> _What you are asked to do_:
Extend the forum thread below about Fred Trost and QDM, picking up right after its last post.
++++ Document section ++++
# Fred Trost and QDM



## Letmgro (Mar 17, 2002)

Just curious as to how much you think Fred Trost likes QDM?


----------



## davidshane (Feb 29, 2004)

I dought he is a proponate of QDM. 

However, I stop watching his show long ago when it became to boaring to watch. He had a good show once in a while, but way to many that were not the greatest. I like Trost as a person, hes not a bad guy, I just can't stomach his show.


----------



## Letmgro (Mar 17, 2002)

I also stopped watching "Practically a Sportsman" a long time ago. I did hear however, that last weeks show was practically filled with scientific data, (Trosts' opinion) against QDM in DMU 118.


----------



## Luv2hunteup (Mar 22, 2003)

Dread Most has lost touch with reality. It used to be a good show but that was over 20 years ago.


----------



## johnhunter (Jun 17, 2000)

I did enjoy watching his show back in the 80's. I really think he experienced some sort of meltdown which began with his legal problems with the scent industry. I've seen bits and pieces of his program in the last few years, and it hasn't been pretty. 

Either he truly hates QDM, or he's cynically flogging it in order to appeal to the dregs of the viewing audience, just to keep them around.


----------



## passthru (Oct 28, 2003)

I too used to watch his show back in the late 80's and early 90's but not anymore! I just cant stomach the guy!!!!!! I saw an episode about a 1/2 doz. or so yrs ago where he was kindly invited to hunt with a bunch of guys on deer opener at a camp where they were trying to do some sort of management and he was told to hold off on smaller bucks( I cant remember the exact words the landowner used ) and went ahead and shot a small buck anyways and had a real attitude( thought it was funny) about doing so. I just found him to be down right rude and disrespectful. Just wont be watchin that show anymore. It is outlawed in my home!!!!!!!!


----------



## Freestone (May 15, 2003)

I used to watch Fred once in a while just because it was something to watch other than "Friends". But now my 3 yr. old boy watches a video before he goes to bed and it is at the same time slot as Fred's show. I am now convinced that "The Wiggles", "Bob The Builder", "Barney" and "Veggie Tales" are more entertaining than Fred's show.


----------



## GrizzlyBear (Apr 27, 2003)

Trost is a clown. Period. I watched that goon do a Tower shoot at the rooster ranch in Ubly. Holy hell what a lousy shot. Well thats enough bashing from me. Sorry, I just can't stand the guy.

GB


----------



## davidshane (Feb 29, 2004)

Boy, when I made my comments I kind of sugar coated them. I was worried that if I said anything to harsh that I might get kick right out-of-here.
++++ Input data ++++
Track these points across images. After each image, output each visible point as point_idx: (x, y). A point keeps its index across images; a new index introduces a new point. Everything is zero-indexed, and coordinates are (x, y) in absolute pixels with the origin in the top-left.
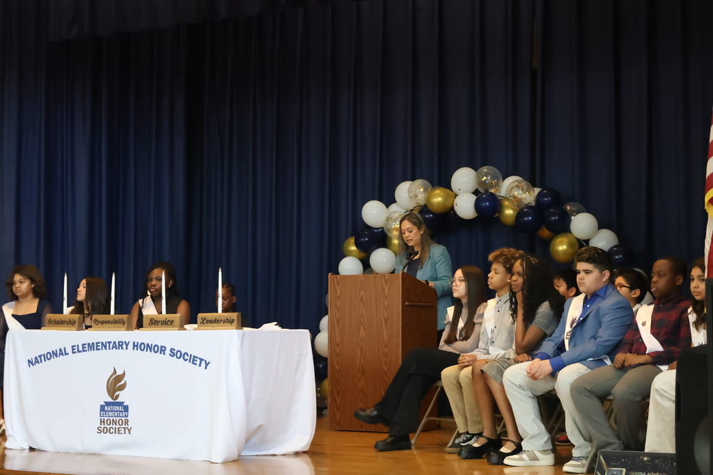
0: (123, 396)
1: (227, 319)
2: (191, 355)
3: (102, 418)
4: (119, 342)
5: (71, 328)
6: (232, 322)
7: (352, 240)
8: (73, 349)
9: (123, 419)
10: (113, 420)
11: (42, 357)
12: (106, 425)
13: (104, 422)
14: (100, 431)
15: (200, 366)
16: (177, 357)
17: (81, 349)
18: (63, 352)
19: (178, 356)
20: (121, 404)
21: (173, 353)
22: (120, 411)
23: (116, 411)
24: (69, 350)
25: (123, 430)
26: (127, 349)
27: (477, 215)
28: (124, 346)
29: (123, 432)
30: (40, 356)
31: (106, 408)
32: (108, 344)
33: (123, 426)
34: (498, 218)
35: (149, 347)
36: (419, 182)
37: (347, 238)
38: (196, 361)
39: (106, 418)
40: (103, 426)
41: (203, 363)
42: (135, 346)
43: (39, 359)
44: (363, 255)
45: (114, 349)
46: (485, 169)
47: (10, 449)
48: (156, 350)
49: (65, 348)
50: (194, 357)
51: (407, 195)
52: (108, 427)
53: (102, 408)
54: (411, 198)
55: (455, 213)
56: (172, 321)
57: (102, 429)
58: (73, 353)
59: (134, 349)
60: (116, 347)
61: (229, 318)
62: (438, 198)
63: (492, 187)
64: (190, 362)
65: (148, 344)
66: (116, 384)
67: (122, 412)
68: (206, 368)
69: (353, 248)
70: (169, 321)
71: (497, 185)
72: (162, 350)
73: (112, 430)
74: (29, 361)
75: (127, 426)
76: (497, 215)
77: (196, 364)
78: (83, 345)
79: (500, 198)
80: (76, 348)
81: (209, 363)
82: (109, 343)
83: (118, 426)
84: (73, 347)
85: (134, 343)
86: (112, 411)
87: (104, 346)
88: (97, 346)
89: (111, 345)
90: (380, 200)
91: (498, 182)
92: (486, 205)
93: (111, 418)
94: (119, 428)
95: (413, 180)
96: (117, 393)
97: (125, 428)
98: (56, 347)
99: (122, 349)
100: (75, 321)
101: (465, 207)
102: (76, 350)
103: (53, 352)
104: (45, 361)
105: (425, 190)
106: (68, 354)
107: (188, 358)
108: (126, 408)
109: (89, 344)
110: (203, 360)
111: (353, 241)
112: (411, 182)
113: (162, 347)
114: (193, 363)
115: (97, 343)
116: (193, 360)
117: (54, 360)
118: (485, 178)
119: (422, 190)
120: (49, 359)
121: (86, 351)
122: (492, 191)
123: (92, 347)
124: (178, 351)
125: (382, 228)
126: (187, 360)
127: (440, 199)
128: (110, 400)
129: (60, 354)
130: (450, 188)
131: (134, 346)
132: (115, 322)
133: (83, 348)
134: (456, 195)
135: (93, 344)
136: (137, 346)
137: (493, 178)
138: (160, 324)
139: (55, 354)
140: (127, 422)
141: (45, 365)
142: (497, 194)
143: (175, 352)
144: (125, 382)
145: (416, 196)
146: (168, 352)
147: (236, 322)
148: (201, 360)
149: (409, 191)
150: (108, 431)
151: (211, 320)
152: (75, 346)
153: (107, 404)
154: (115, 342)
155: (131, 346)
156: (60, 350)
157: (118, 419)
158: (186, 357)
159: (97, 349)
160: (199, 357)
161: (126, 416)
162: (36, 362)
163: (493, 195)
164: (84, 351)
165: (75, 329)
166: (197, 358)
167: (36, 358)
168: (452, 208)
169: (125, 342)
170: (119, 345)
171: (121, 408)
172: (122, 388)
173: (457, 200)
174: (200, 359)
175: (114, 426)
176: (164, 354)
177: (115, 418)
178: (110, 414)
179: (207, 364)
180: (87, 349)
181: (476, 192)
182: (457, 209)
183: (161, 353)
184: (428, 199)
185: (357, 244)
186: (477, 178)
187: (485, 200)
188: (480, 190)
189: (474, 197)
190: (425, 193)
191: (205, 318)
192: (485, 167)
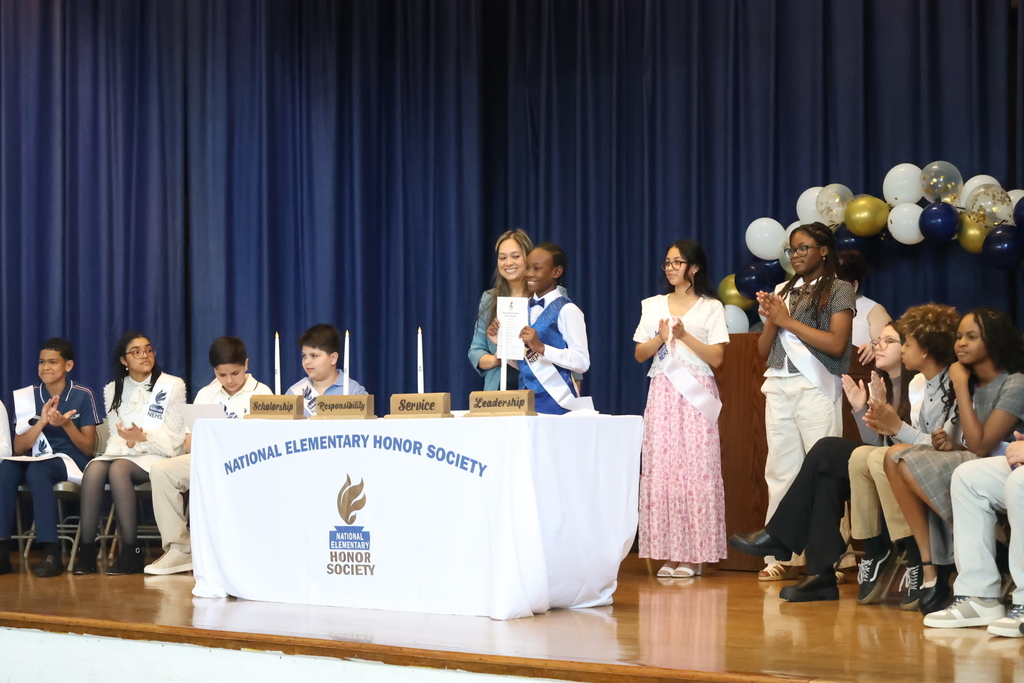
0: (361, 518)
1: (513, 400)
2: (458, 455)
3: (333, 551)
4: (354, 436)
5: (286, 416)
6: (520, 404)
7: (731, 279)
8: (288, 448)
9: (363, 552)
10: (349, 554)
11: (244, 460)
12: (339, 562)
13: (336, 556)
14: (331, 570)
15: (472, 471)
16: (439, 459)
17: (299, 447)
18: (273, 452)
19: (440, 456)
20: (358, 530)
21: (433, 452)
22: (358, 541)
23: (353, 541)
24: (282, 449)
25: (363, 568)
26: (365, 446)
27: (922, 238)
28: (361, 442)
29: (363, 571)
30: (241, 458)
31: (338, 535)
32: (337, 440)
33: (363, 563)
34: (957, 241)
35: (397, 444)
36: (833, 188)
37: (725, 275)
38: (466, 464)
39: (338, 551)
40: (334, 563)
41: (477, 466)
42: (377, 442)
43: (239, 461)
44: (747, 301)
45: (347, 446)
46: (935, 166)
47: (199, 597)
48: (407, 448)
49: (276, 446)
50: (464, 458)
51: (815, 208)
52: (342, 564)
53: (332, 536)
54: (821, 210)
55: (889, 235)
56: (433, 404)
57: (333, 568)
58: (288, 453)
59: (375, 447)
60: (349, 444)
61: (516, 399)
62: (863, 210)
63: (946, 191)
64: (457, 465)
65: (395, 439)
66: (350, 499)
67: (361, 541)
68: (481, 475)
69: (734, 292)
70: (427, 403)
71: (955, 192)
72: (416, 447)
73: (347, 570)
74: (226, 464)
75: (368, 563)
76: (956, 237)
77: (466, 469)
78: (302, 441)
79: (959, 211)
80: (292, 445)
81: (485, 466)
82: (340, 437)
83: (355, 563)
84: (287, 444)
85: (375, 437)
86: (347, 541)
87: (332, 442)
88: (322, 443)
89: (343, 440)
90: (776, 217)
91: (957, 183)
92: (937, 223)
93: (346, 551)
94: (357, 566)
95: (824, 184)
96: (352, 514)
97: (365, 566)
98: (262, 444)
99: (359, 446)
100: (292, 405)
101: (905, 224)
102: (292, 449)
103: (259, 451)
104: (248, 465)
105: (843, 200)
106: (280, 455)
107: (455, 459)
108: (366, 536)
109: (310, 440)
110: (476, 462)
111: (733, 280)
112: (821, 188)
113: (416, 443)
114: (462, 467)
115: (322, 438)
116: (462, 462)
117: (261, 464)
118: (935, 180)
119: (837, 200)
120: (253, 463)
121: (306, 450)
122: (947, 200)
123: (315, 443)
124: (440, 449)
125: (778, 260)
126: (452, 462)
127: (865, 215)
128: (343, 524)
129: (269, 455)
130: (881, 197)
131: (376, 442)
132: (350, 406)
133: (302, 445)
134: (891, 208)
135: (316, 439)
136: (380, 442)
137: (948, 180)
138: (414, 408)
139: (261, 455)
140: (368, 558)
141: (248, 471)
142: (956, 204)
143: (435, 451)
144: (364, 499)
145: (829, 210)
146: (424, 450)
147: (526, 404)
148: (474, 462)
149: (818, 203)
150: (343, 570)
151: (490, 402)
152: (290, 443)
153: (340, 529)
154: (347, 437)
155: (370, 442)
156: (270, 448)
157: (355, 552)
158: (451, 458)
159: (323, 447)
160: (471, 458)
161: (367, 548)
162: (235, 468)
163: (947, 206)
164: (303, 450)
165: (292, 416)
166: (468, 459)
167: (235, 461)
168: (885, 229)
169: (363, 436)
170: (354, 441)
171: (358, 537)
172: (360, 505)
173: (893, 216)
174: (472, 461)
175: (350, 563)
176: (419, 454)
177: (351, 551)
178: (344, 545)
179: (482, 469)
180: (307, 447)
181: (922, 203)
182: (892, 228)
183: (414, 452)
184: (847, 215)
185: (739, 286)
186: (924, 179)
187: (936, 215)
188: (928, 199)
189: (920, 210)
190: (843, 205)
191: (481, 399)
192: (936, 163)
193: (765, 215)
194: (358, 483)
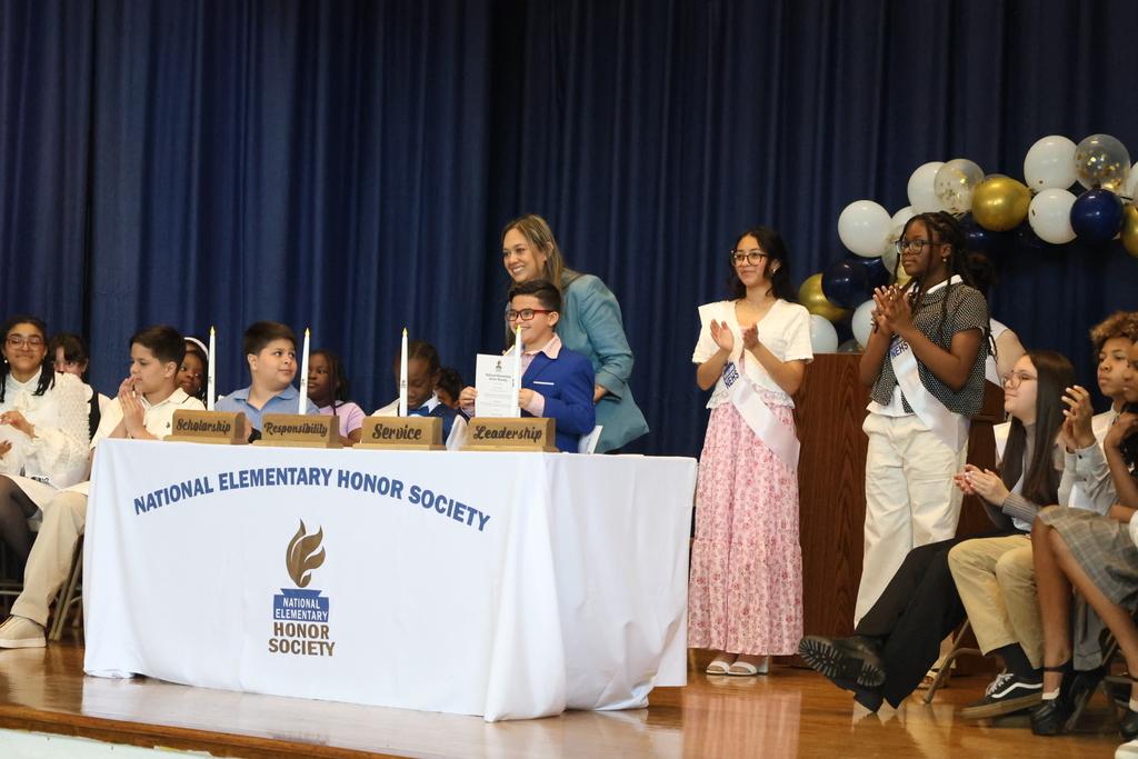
0: (319, 580)
1: (527, 430)
2: (452, 501)
3: (279, 622)
4: (312, 470)
5: (221, 439)
6: (536, 436)
7: (817, 281)
8: (222, 482)
9: (319, 625)
10: (299, 625)
11: (163, 495)
12: (285, 637)
13: (281, 629)
14: (275, 647)
15: (470, 523)
16: (424, 505)
17: (237, 481)
18: (202, 487)
19: (427, 501)
20: (314, 594)
21: (417, 496)
22: (312, 609)
23: (305, 609)
24: (214, 483)
25: (318, 646)
26: (326, 484)
28: (321, 478)
29: (318, 650)
30: (158, 493)
31: (285, 601)
32: (289, 474)
33: (319, 639)
34: (1120, 242)
35: (369, 483)
36: (958, 165)
37: (809, 275)
38: (462, 513)
39: (285, 623)
40: (279, 638)
41: (476, 517)
42: (343, 478)
43: (155, 498)
44: (839, 312)
45: (302, 483)
46: (1094, 141)
48: (383, 489)
49: (206, 479)
50: (458, 505)
51: (932, 190)
52: (290, 640)
53: (278, 601)
54: (941, 196)
55: (1030, 229)
56: (419, 432)
57: (278, 644)
58: (222, 488)
59: (340, 485)
60: (305, 480)
61: (530, 429)
62: (996, 195)
63: (1108, 175)
64: (449, 515)
65: (367, 476)
66: (304, 553)
67: (316, 610)
68: (481, 528)
69: (820, 297)
70: (412, 430)
71: (1120, 176)
72: (396, 488)
73: (297, 647)
74: (137, 501)
75: (325, 640)
76: (1118, 236)
77: (461, 520)
78: (241, 473)
79: (1124, 201)
80: (228, 478)
81: (488, 517)
82: (293, 470)
83: (308, 639)
84: (221, 476)
85: (341, 472)
86: (297, 609)
87: (282, 476)
88: (269, 477)
89: (296, 474)
91: (1122, 166)
92: (1095, 217)
93: (296, 623)
94: (310, 643)
95: (946, 158)
96: (306, 573)
97: (321, 644)
98: (188, 476)
99: (318, 483)
100: (229, 426)
101: (1052, 215)
102: (228, 484)
103: (183, 485)
104: (168, 502)
105: (970, 182)
106: (212, 490)
107: (446, 507)
108: (324, 604)
109: (253, 472)
110: (475, 511)
111: (819, 282)
112: (942, 165)
113: (395, 482)
114: (456, 517)
115: (268, 470)
116: (456, 510)
117: (186, 503)
118: (1093, 160)
119: (963, 181)
120: (175, 500)
121: (247, 485)
122: (1109, 186)
123: (259, 477)
124: (426, 492)
125: (880, 257)
126: (443, 510)
127: (998, 202)
128: (293, 586)
129: (196, 491)
130: (1022, 179)
131: (341, 478)
132: (307, 429)
133: (242, 479)
134: (1033, 194)
135: (261, 471)
136: (346, 479)
137: (1112, 159)
138: (394, 436)
139: (185, 490)
140: (325, 632)
141: (167, 510)
142: (1121, 192)
143: (421, 494)
144: (322, 554)
145: (952, 193)
146: (406, 493)
147: (544, 437)
148: (473, 511)
149: (937, 183)
150: (290, 647)
151: (495, 432)
152: (225, 475)
153: (288, 593)
154: (303, 470)
155: (334, 478)
156: (198, 481)
157: (308, 624)
158: (442, 505)
159: (269, 483)
160: (468, 505)
161: (325, 619)
162: (149, 505)
163: (1109, 195)
164: (243, 485)
165: (229, 440)
166: (464, 507)
167: (150, 496)
168: (1025, 222)
169: (324, 470)
170: (312, 476)
171: (314, 604)
172: (318, 561)
173: (1036, 204)
174: (469, 509)
175: (301, 639)
176: (399, 497)
177: (302, 623)
178: (294, 614)
179: (483, 521)
180: (248, 481)
181: (1075, 189)
182: (1034, 222)
183: (392, 495)
184: (976, 202)
185: (826, 290)
186: (1079, 158)
187: (1093, 206)
188: (1083, 184)
189: (1072, 199)
190: (970, 188)
191: (484, 427)
192: (1096, 137)
193: (865, 197)
194: (315, 532)
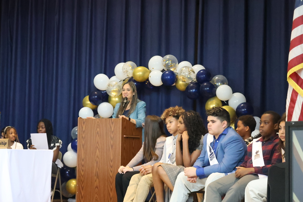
1: (2, 142)
6: (5, 144)
7: (87, 98)
27: (162, 84)
34: (175, 86)
36: (129, 64)
37: (85, 96)
44: (94, 106)
46: (168, 57)
51: (122, 71)
54: (124, 72)
55: (149, 83)
61: (3, 142)
62: (140, 71)
63: (172, 67)
69: (89, 102)
71: (175, 67)
76: (174, 84)
79: (176, 74)
90: (105, 73)
91: (176, 63)
92: (168, 78)
101: (156, 79)
105: (133, 68)
111: (88, 98)
112: (124, 63)
118: (168, 62)
119: (131, 68)
122: (172, 70)
125: (106, 90)
127: (141, 73)
130: (148, 68)
134: (150, 72)
137: (173, 62)
142: (175, 71)
145: (127, 71)
149: (123, 69)
163: (172, 72)
168: (148, 80)
173: (151, 74)
181: (163, 71)
182: (150, 80)
184: (134, 74)
185: (90, 100)
186: (164, 61)
187: (168, 75)
188: (165, 69)
189: (162, 73)
190: (132, 70)
192: (168, 55)
193: (101, 73)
++++
> _Answer section_:
Guess I was wrong. Seems no one cares to watch Fred's version of a Michigan outdoors show. These kind of comments make me wonder how he keeps his funding?

Can't help but wonder why someone or some other show has not taken his spot yet? Michigan's got tons of sportsmen that would provide plenty of viewers to keep a show on. 

OK, maybe that's it. So many guys longing for good TV that even a small percentage is enough to keep Fred on.


----------



## PrtyMolusk (Aug 13, 2000)

Howdy-

Do a search on Fred Trost; I, for one, have stated my opinion too many times to count, and don't feel like getting involved in another round of Fred-bashing.
Let the previous posts speak for themselves.....


----------



## Jeff Sturgis (Mar 28, 2002)

Who's Fred Trost? Is he the guy that bottles deer scent or something?


----------



## funebonz880 (Feb 17, 2004)

Fred trost hosts a show. His show is called the Practical Sportsmen.


----------



## Adam Waszak (Apr 12, 2004)

Fred Trost was good when Bob Garner was his co host since then it has been pitiful. I saw the episode where he was told nothing smaller than a mature eight pointer and he we4nt on to shoot a small six pointer, well then he went on his show on why it should have been an eight pointer and was therefore ok to shoot, well long story short, i haven't seen him hunt that piece of ground ever since. I just hate how he bashhes the DNR and NRC non-stop. It is one thing to question policies etc. but he just bashes. Not to mention i don't know the last time I saw a full show that was new footage all old footage from when the show was a lot better!

AW


----------



## Swamp Ghost (Feb 5, 2003)

*



I saw the episode where he was told nothing smaller than a mature eight pointer and he we4nt on to shoot a small six pointer, well then he went on his show on why it should have been an eight pointer

Click to expand...

 *

Hence his disdain for anything that may expose his lack of common sense and inability to exercise rational thought.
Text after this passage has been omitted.